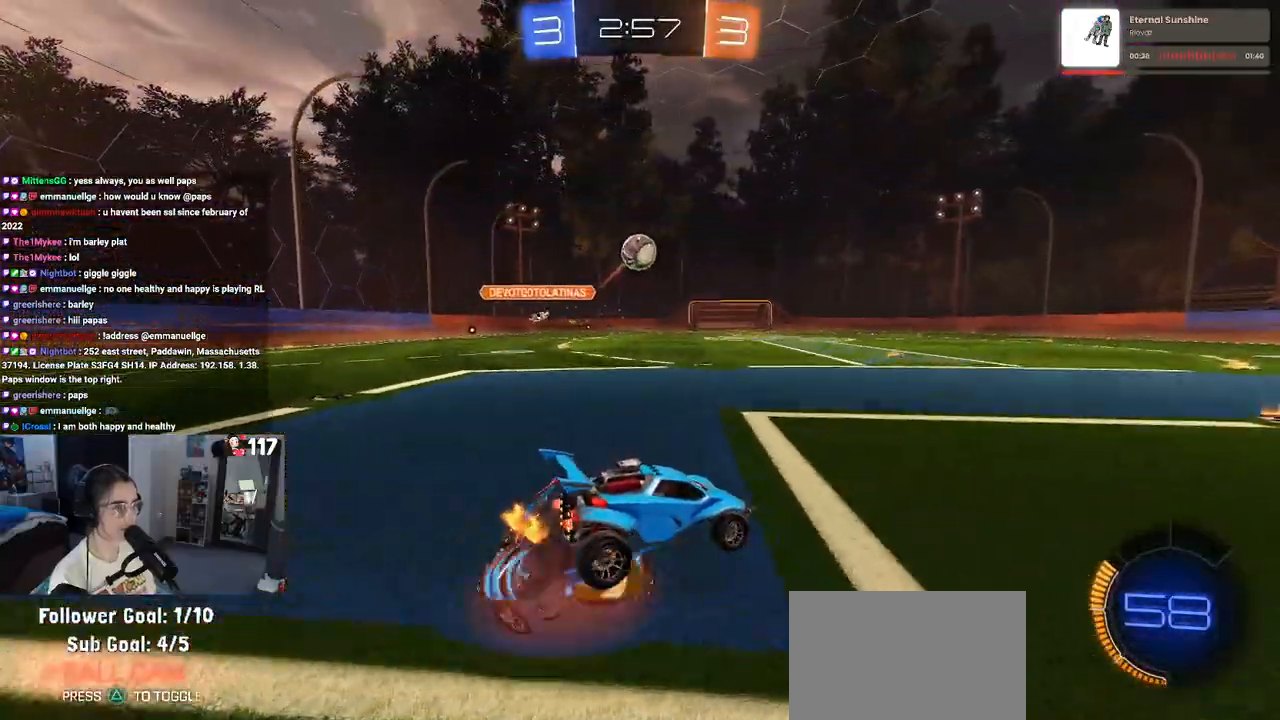
{"buttons": [], "left_stick": "up-right", "right_stick": "center", "events": [[50, "L2", "up"], [83, "left_stick", "center"], [100, "CROSS", "up"], [150, "CROSS", "down"], [183, "left_stick", "up-left"], [283, "CROSS", "up"], [317, "R2", "up"], [350, "left_stick", "up"], [433, "left_stick", "up-right"]]}
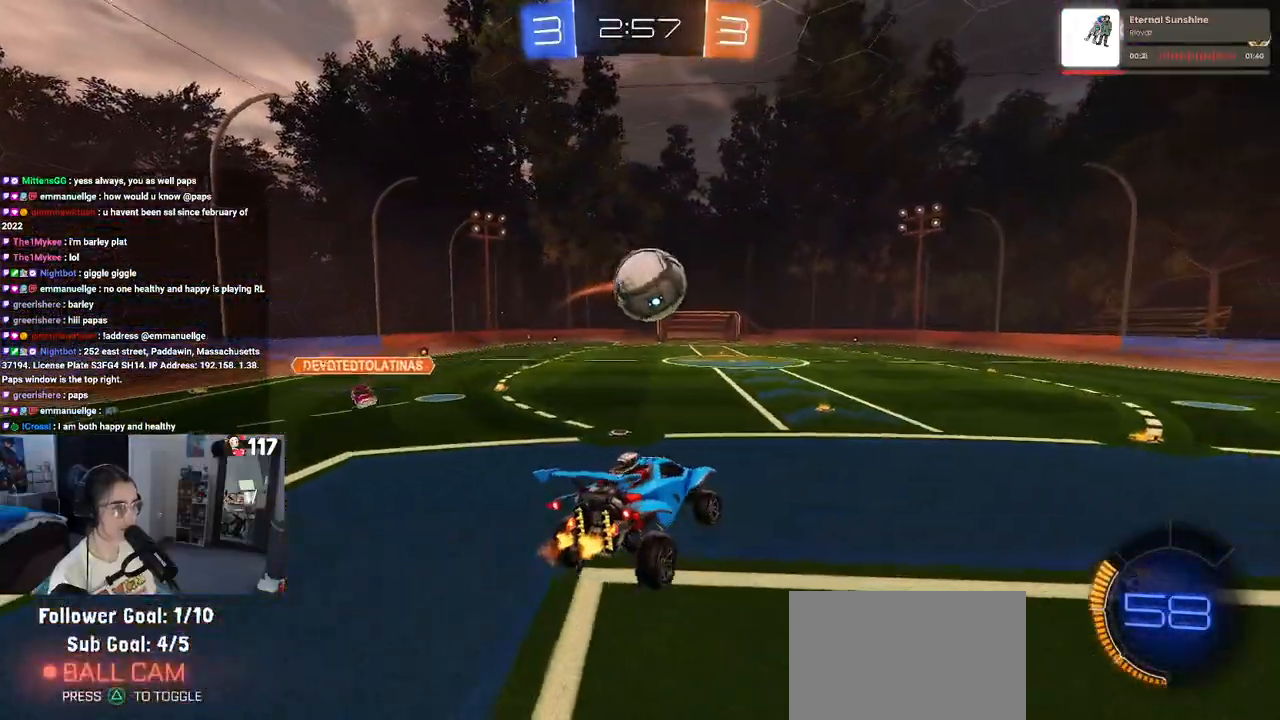
{"buttons": ["R1", "R2"], "left_stick": "left", "right_stick": "center", "events": [[33, "R1", "down"], [33, "R2", "down"], [33, "left_stick", "center"], [100, "R1", "up"], [133, "R2", "up"], [167, "left_stick", "up-right"], [183, "R1", "down"], [283, "left_stick", "center"], [317, "R2", "down"], [433, "left_stick", "left"]]}
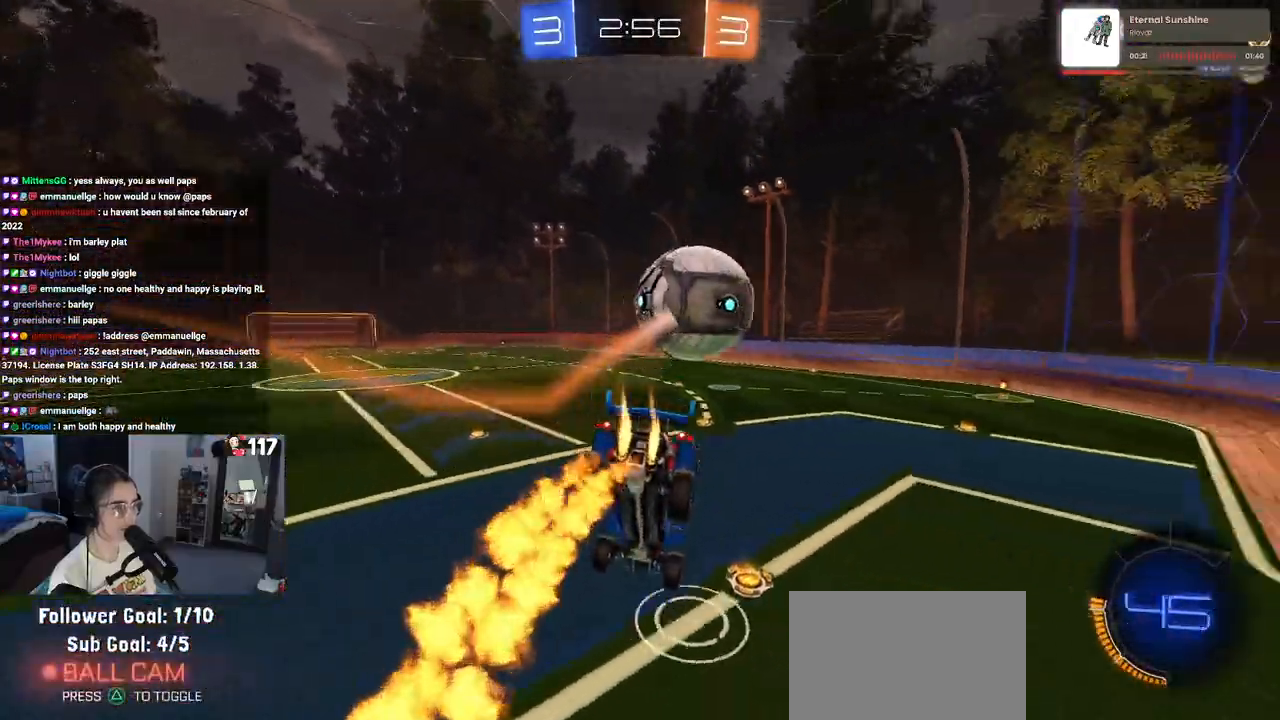
{"buttons": ["R1", "R2"], "left_stick": "down", "right_stick": "center", "events": [[33, "left_stick", "center"], [200, "left_stick", "down"], [300, "SQUARE", "down"], [400, "SQUARE", "up"]]}
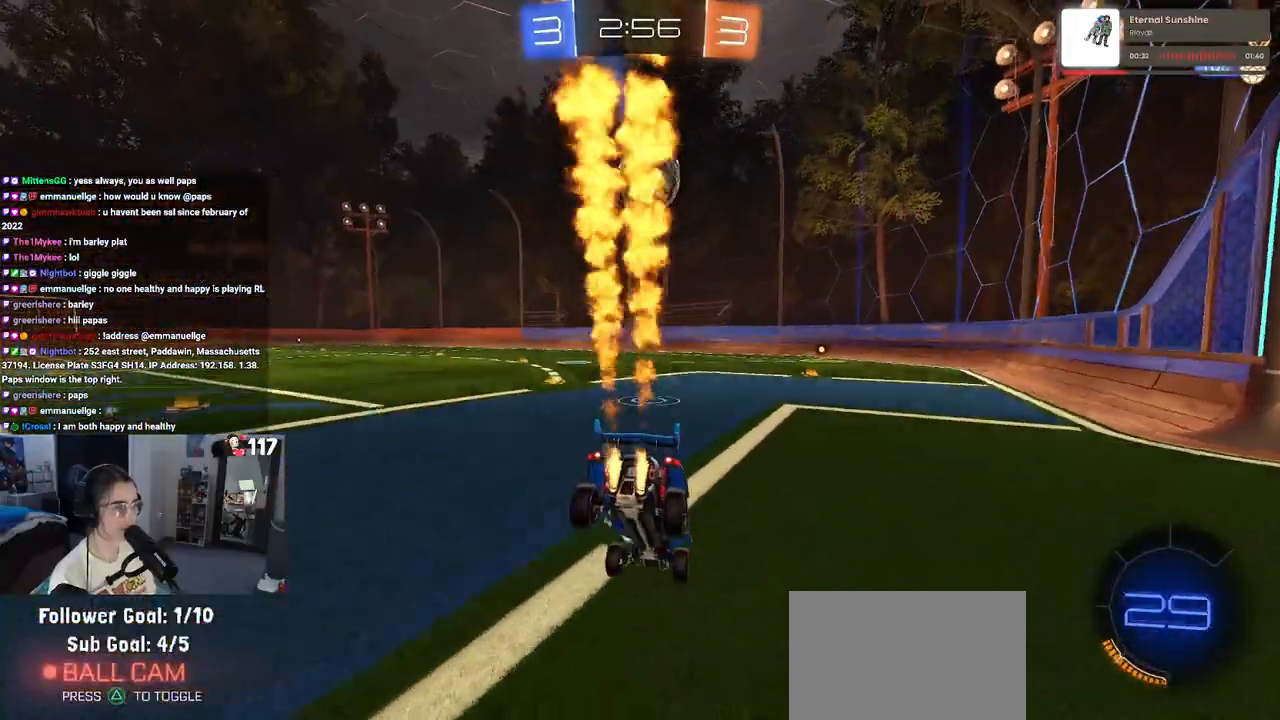
{"buttons": ["R1", "R2"], "left_stick": "right", "right_stick": "center", "events": [[150, "left_stick", "center"], [450, "left_stick", "right"]]}
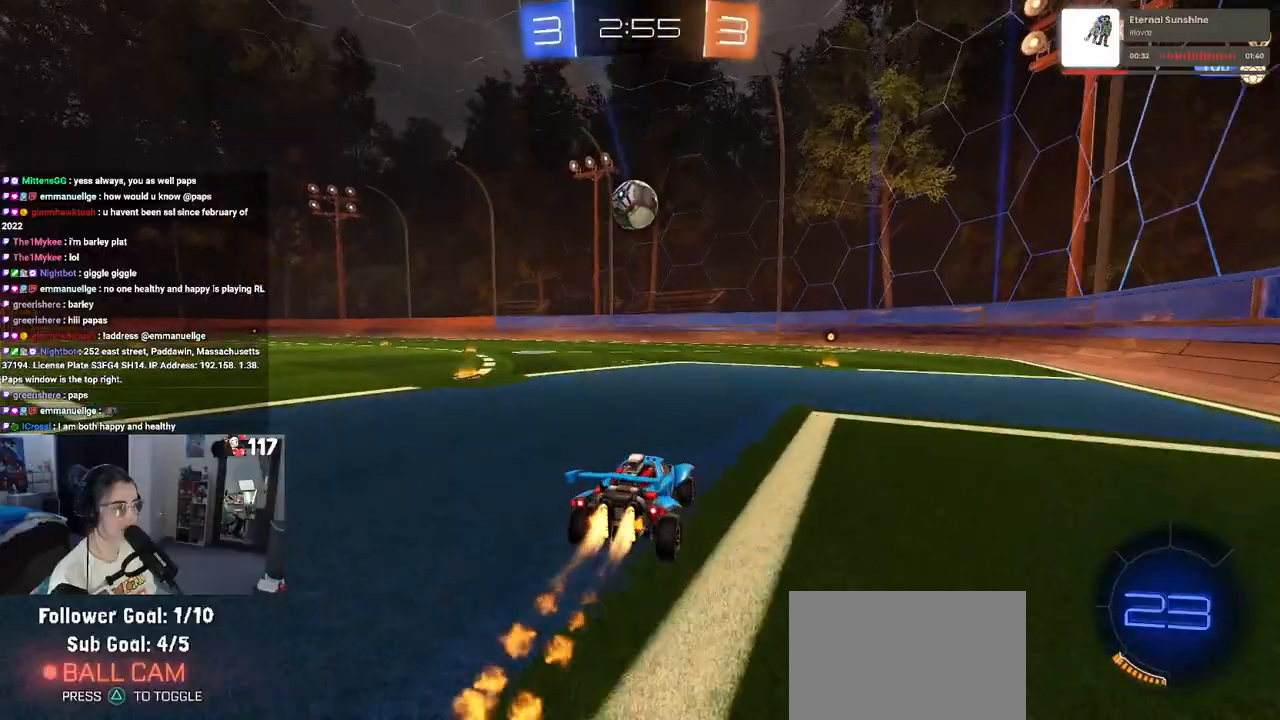
{"buttons": ["R1", "R2"], "left_stick": "center", "right_stick": "center", "events": [[133, "left_stick", "center"], [333, "left_stick", "right"], [433, "left_stick", "center"]]}
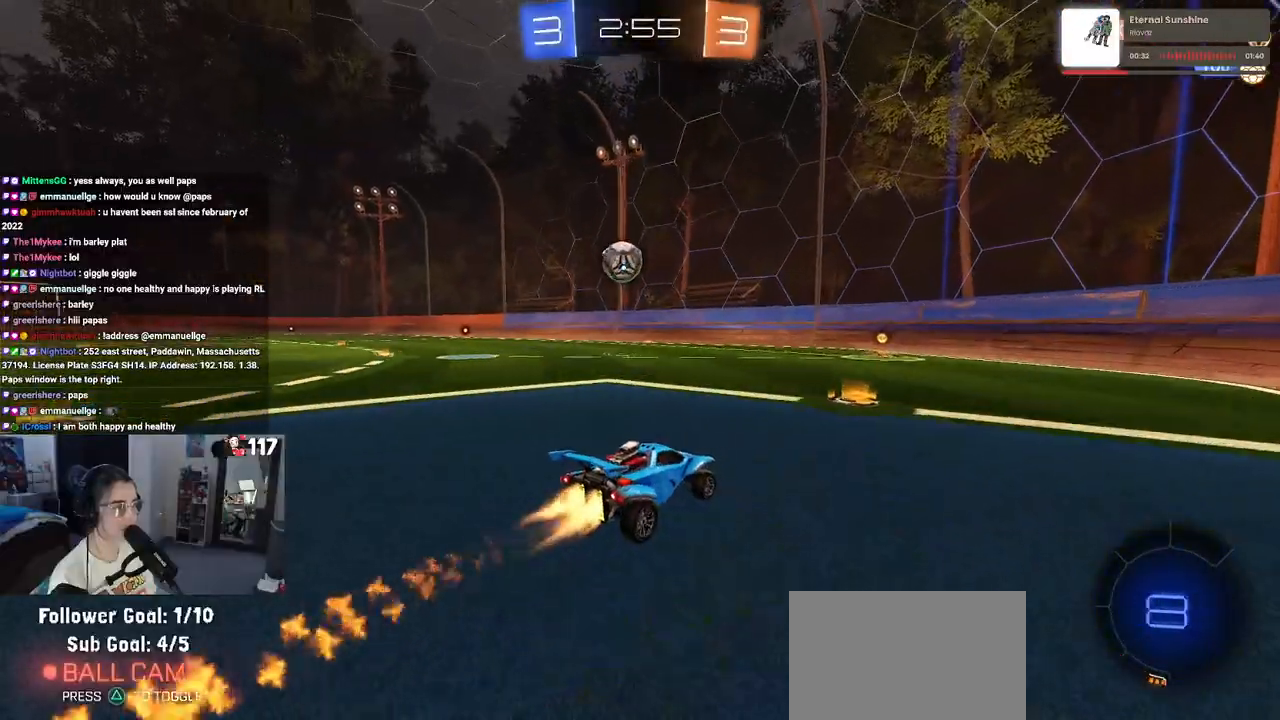
{"buttons": ["R2"], "left_stick": "center", "right_stick": "center", "events": [[467, "R1", "up"]]}
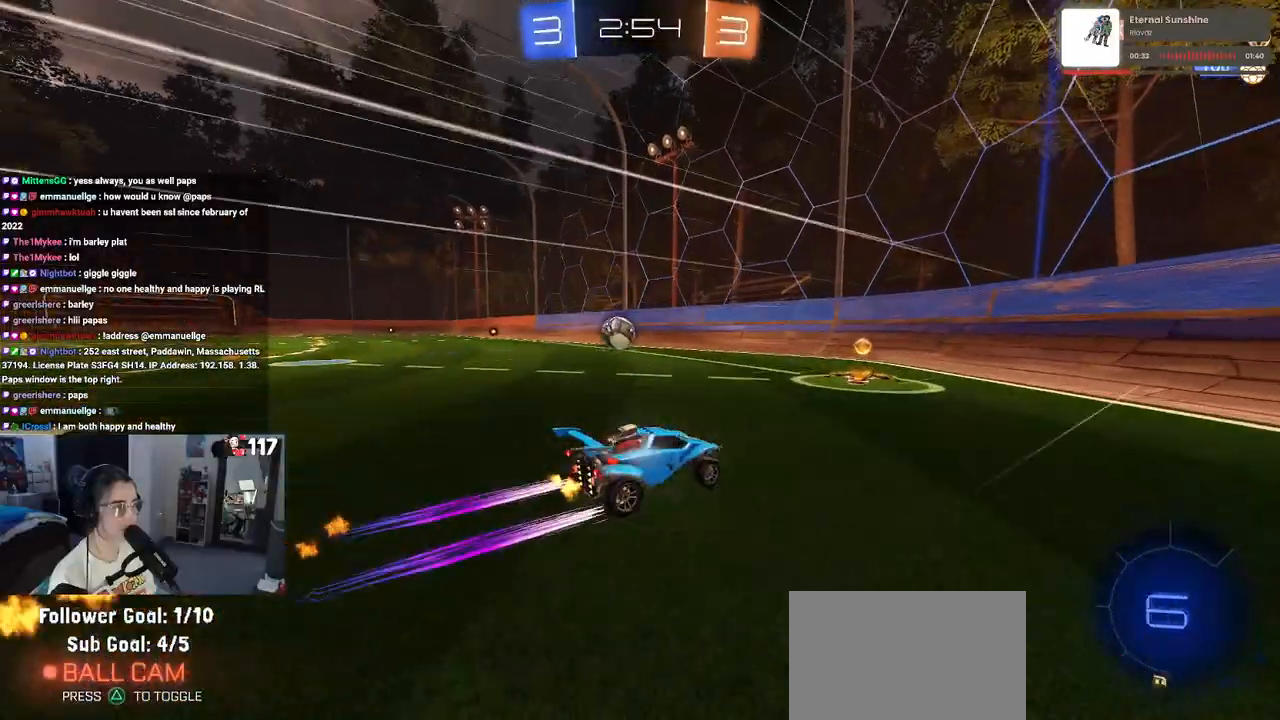
{"buttons": ["R2"], "left_stick": "left", "right_stick": "center", "events": [[67, "left_stick", "left"], [133, "SQUARE", "down"], [250, "SQUARE", "up"]]}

++++++++

WHAT IS NEEDED: Can you repeat every record above exactly, apart from the pictures?

TASK RESULT:
{"buttons": [], "left_stick": "up-right", "right_stick": "center", "events": [[50, "L2", "up"], [83, "left_stick", "center"], [100, "CROSS", "up"], [150, "CROSS", "down"], [183, "left_stick", "up-left"], [283, "CROSS", "up"], [317, "R2", "up"], [350, "left_stick", "up"], [433, "left_stick", "up-right"]]}
{"buttons": ["R1", "R2"], "left_stick": "left", "right_stick": "center", "events": [[33, "R1", "down"], [33, "R2", "down"], [33, "left_stick", "center"], [100, "R1", "up"], [133, "R2", "up"], [167, "left_stick", "up-right"], [183, "R1", "down"], [283, "left_stick", "center"], [317, "R2", "down"], [433, "left_stick", "left"]]}
{"buttons": ["R1", "R2"], "left_stick": "down", "right_stick": "center", "events": [[33, "left_stick", "center"], [200, "left_stick", "down"], [300, "SQUARE", "down"], [400, "SQUARE", "up"]]}
{"buttons": ["R1", "R2"], "left_stick": "right", "right_stick": "center", "events": [[150, "left_stick", "center"], [450, "left_stick", "right"]]}
{"buttons": ["R1", "R2"], "left_stick": "center", "right_stick": "center", "events": [[133, "left_stick", "center"], [333, "left_stick", "right"], [433, "left_stick", "center"]]}
{"buttons": ["R2"], "left_stick": "center", "right_stick": "center", "events": [[467, "R1", "up"]]}
{"buttons": ["R2"], "left_stick": "left", "right_stick": "center", "events": [[67, "left_stick", "left"], [133, "SQUARE", "down"], [250, "SQUARE", "up"]]}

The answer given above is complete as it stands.